Dans le domaine liturgique, les Eglises autocéphales ont l'obligation de conserver l'unité de forme des offices, seules quelques variantes mineures pouvant être introduites. (note 19)

Note 19: Par exemple, le patriarcat de Constantinople, en 1838, a procédé à une réforme liturgique (en vigueur aujourd'hui dans toute l'Eglise grecque, sauf au Mont-Athos)caractérisée notamment par: la suppression de la prière pour les catéchumènes à la Liturgie; la suppression des Vigiles et la célébration des Matines le matin; le déplacement de la lecture de l'Evangile des Matines après la 8e ode du canon. Certaines Eglises ont institué de petits offices propres en relation avec leurs coutumes particulières, comme l'Eglise serbe l'office de la Slava, célébration de la fête du saint patron de la famille.
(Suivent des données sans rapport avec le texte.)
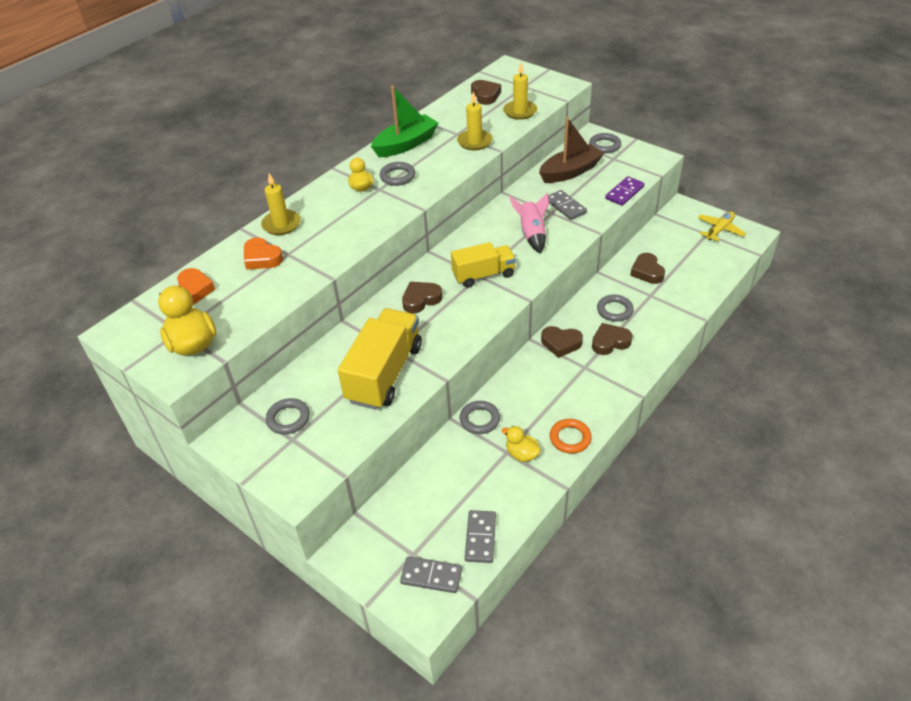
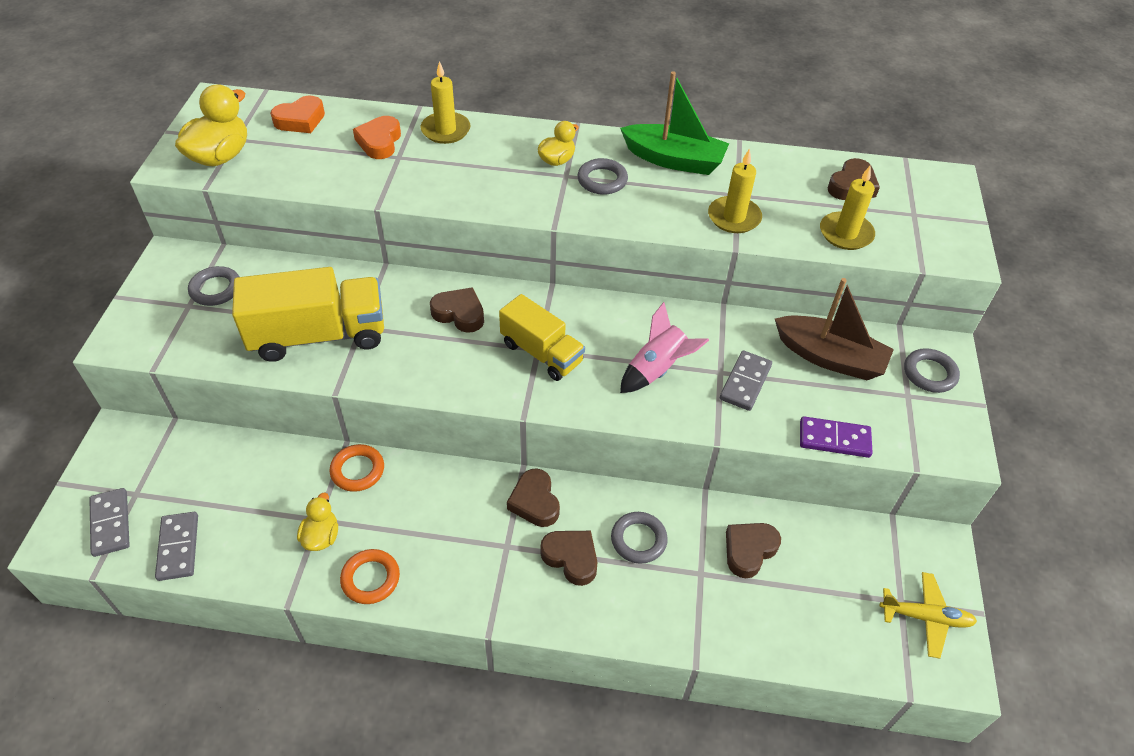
camera: 55 degrees right, 5 degrees up
grey ring [460,401,500,434] -> orange ring [329,444,384,492]
grey domino [465,510,496,563] -> grey domino turned 75 degrees counterclockwise [155,512,198,581]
Jean-Claude Larchet, L'Eglise corps du Christ. Nature et structure, Le Cerf, Paris 2012, p. 152.
Il convient de préciser qu'à ma connaissance, la réforme liturgique de 1838 constitue aujourd'hui non seulement l'usage du patriarcat de Constantinople, de l'Eglise de Chypre, de l'Eglise de Grèce, des patriarcats de Serbie et de Roumanie (qui se trouvaient sous la juridiction de Constantinople en 1838), mais aussi des patriarcats d'Alexandrie, d'Antioche et de Jérusalem. Je suppose que cet usage doit aussi avoir été adopté en Bulgarie, en Albanie et en Finlande, mais je ne saurais le confirmer. Le patriarcat de Moscou et l'Eglise orthodoxe russe hors frontières ont gardé l'ancien usage. Je suppose qu'il doit en être ainsi aussi chez les Ukrainiens, en Pologne et en Géorgie, mais je ne le sais pas, pas plus que je ne sais quel est l'usage en Tchéquie, en Slovaquie et en Bulgarie.
Le patriarcat de Constantinople et l'Eglise de Grèce ont conservé jusqu'à ce jour l'usage des vigiles de toute la nuit, mais seulement à des occasions particulières.